Bakan Gül, yaptığı konuşmada şunları söyledi:

"Tecrübeyle, dinamizm ve ülkemizin geleceği için istikbal vadeden, Türkiye'de adaletin duygusunu tecelli ettirmek için gayret eden genç arkadaşlarımız hem tecrübe paylaşımında bulunacaklar hem mesleki birikimlerden yararlanacaklar hem de istinaf nasıl bir yargılama denetimi yapıyor. Tüm bunları teori ve pratik olarak görme imkanına kavuşacaklar. Şahsen bir yargı mensubu olarak eğer hakim ya da savcı olsaydım kişisel olarak istinafta dosyalar nasıl bakılıyor, nasıl inceleniyor diye masanın diğer tarafında görmek isterdim. İşte bugün 9 merkezde yapılan çalışmanın amacı budur. Ve bu eğitim modelini de çok önemsiyoruz. En verimli şekilde gerçekleşeceğine de inanıyoruz"

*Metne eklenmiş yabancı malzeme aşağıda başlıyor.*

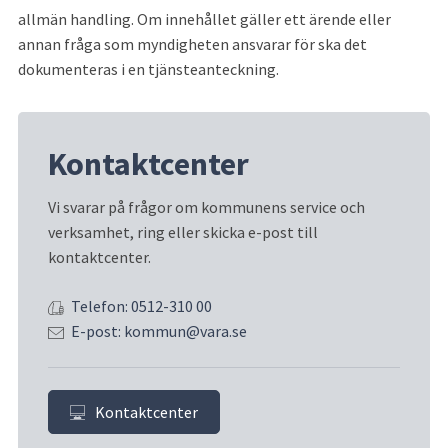
allmän handling. Om innehållet gäller ett ärende eller 
annan fråga som myndigheten ansvarar för ska det 
dokumenteras i en tjänsteanteckning.
Kontaktcenter
Vi svarar på frågor om kommunens service och 
verksamhet, ring eller skicka e-post till 
kontaktcenter.
Telefon: 0512-310 00
E-post: kommun@vara.se
Kontaktcenter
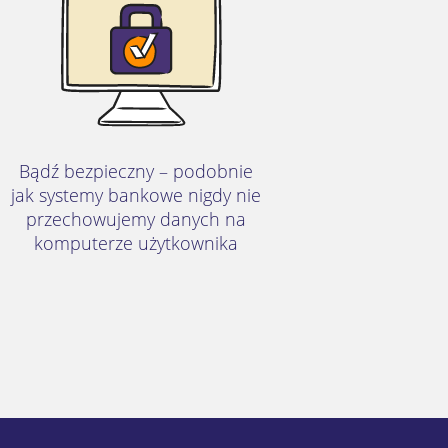
Bądź bezpieczny – podobnie
jak systemy bankowe nigdy nie
przechowujemy danych na
komputerze użytkownika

'FETÖ BU COĞRAFYADA GÖRÜLEN EN BÜYÜK İHANET ÖRNEĞİDİR'

15 Temmuz'un devlet ve toplum hayatımız için kritik bir eşik olduğunu vurgulayan Gül, "Siyasi tarihimiz boyunca yüz yüze geldiğimiz en büyük tehditlerden birisidir ve adeta bin yıldır bu coğrafyada görülen en büyük ihanet örneğidir. Silaha karşı yüreğiyle karşı duran, FETÖ'nün esaret teşebbüsüne cesaretle karşı duran aziz Türk milleti bu kalkışmanın püskürtülmesinde en önemli rolü icra etmiştir. O gece süratle harekete geçen yargı mensupları da milletimiz nasıl demokrasi nöbeti tuttuysa, adliyelerde demokrasi nöbetini, Türk Milleti'nin ve Türk Devleti'nin bekasını, hukuku, demokrasiyi korumak için canla ve başla çalışmışlardır. Hala yargı mensupları demokrasi nöbetini tutmaya devam etmektedir" diye konuştu. 

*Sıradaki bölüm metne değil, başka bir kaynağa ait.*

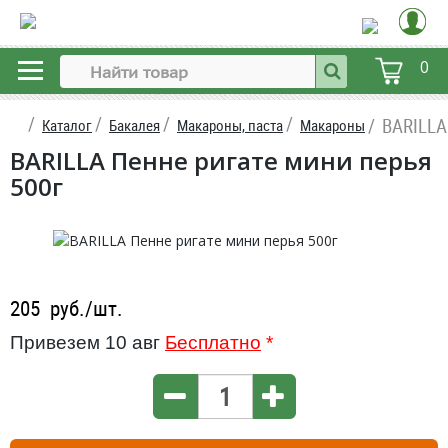
0
BARILLA
Каталог
Бакалея
Макароны, паста
Макароны
BARILLA Пенне ригате мини перья
500г
205
руб./шт.
Привезем 10 авг
Бесплатно
*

'BUGÜN 9 AYRI BÖLGEDE ARKADAŞLARIMIZI MESLEK İÇİ EĞİTİME ALMAK İÇİN TOPLADIK'

“15 Temmuz'un sonrasında zorunlu olarak eğitimlerini yarıda bırakıp ya da eğitimlerine hiç başlayamayıp zorunluluk icabı kürsüye giden yargı mensuplarımız oldu" diyen Bakan Gül konuşmasına şu şekilde devam etti:

"Pazartesi adliyeler açıktı ve vatandaşlara adalet hizmetlerinin sunulması gerekiyordu. Bu zorunluluktan dolayı hakim ve savcılarımız yapılan geçici düzenlemeyle hemen görevlerine başladılar. İşte bugün 9 ayrı bölgede bu arkadaşlarımızı meslek içi eğitim almak üzere bir araya topladık. Toplam 926 yargı mensubumuz Aralık ayı içerisinde bu programları tamamlamış olacaklar. Yine 2019 yılında da bu eğitimlere devam edeceğiz. 3 bini istinaf merkezlerinde olmak üzere toplam beş bin civarında bir yargı mensubunun da önümüzdeki yıl yine benzer programlara dahil edilerek eğitim almasını hedefliyoruz."

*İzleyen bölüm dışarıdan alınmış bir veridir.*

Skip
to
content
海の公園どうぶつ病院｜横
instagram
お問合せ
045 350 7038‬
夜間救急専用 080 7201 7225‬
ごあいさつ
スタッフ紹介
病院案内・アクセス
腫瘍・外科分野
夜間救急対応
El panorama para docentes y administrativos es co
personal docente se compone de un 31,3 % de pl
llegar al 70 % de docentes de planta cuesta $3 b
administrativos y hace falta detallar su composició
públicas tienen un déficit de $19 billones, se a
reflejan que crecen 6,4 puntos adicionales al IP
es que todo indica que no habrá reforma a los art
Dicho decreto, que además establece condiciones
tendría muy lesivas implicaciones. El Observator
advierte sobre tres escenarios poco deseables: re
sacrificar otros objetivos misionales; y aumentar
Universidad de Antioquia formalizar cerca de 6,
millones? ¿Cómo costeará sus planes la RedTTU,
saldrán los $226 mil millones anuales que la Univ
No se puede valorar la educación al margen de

'VİCDAN İLAHİ BİR LÜTUFLA İNSANIN İÇİNE EKİLMİŞ BİR AKIL YARGISIDIR'

Cumhurbaşkanı Recep Tayyip Erdoğan'ın liderliğinde adalet hizmetlerinin etkin ve verimli yürütülmesi hususunda teknik, teknolojik binaların fiziki altyapıları, mevzuatların yenilenmesi hususunda çok önemli hizmetler yapıldığını belirten Gül,  şöyle devam etti:

"Çok büyük başarılar elde edildi. Elbette bütün bu çalışmalar ne kadar zaruri olursa olsun temelinde insan unsuru esas unsurdur. Bütün bu hizmetler ve teknik imkanlar insan unsuruna dayanırsa bir anlam ifade eder. Çünkü adalet insan içindir. Bugüne kadar hep insanı merkeze alan politikalarla adalet hizmetlerini hep geliştirmeyi amaçladık. Yargıda sadece sayısal artışları değil nitelik olarak gelişmenin izini de süreceğiz. Bu amaçla ve sürekli eğitim perspektifiyle yargı mensuplarının mesleki açıdan kendilerini geliştirmelerinin tüm imkanlarını oluşturmaya devam edeceğiz. Toplumda baş gösteren ihtilaflara yargı mensuplarımızın adaletle yanıt vermesinin yolu hukuka ve vicdana bağlılıktan geçmektedir. Vicdan ilahi bir lütufla insanın içine ekilmiş bir akıl yargısıdır. Ancak ön yargılarla vicdanın sesi birbirine karıştırılmamalı, pekişmiş yargılar tecrübe sanılmamalıdır. Bunun için doğru ve sağlam ölçü değerlerini esas almak gerekiyor. Vicdan ancak bu sayede hata vermeyen bir pusula görevini görebilmektedir. İşte hukukçunun aklını sağlam ve doğru değerlere bağlayan en önemli köprü de eğitimdir. İşte bu eğitimi işlevsel kılmak için bugün Hakimler ve Savcılar Kurulu’muzun da planlamasıyla bu eğitim modellerini ortaya koyduk."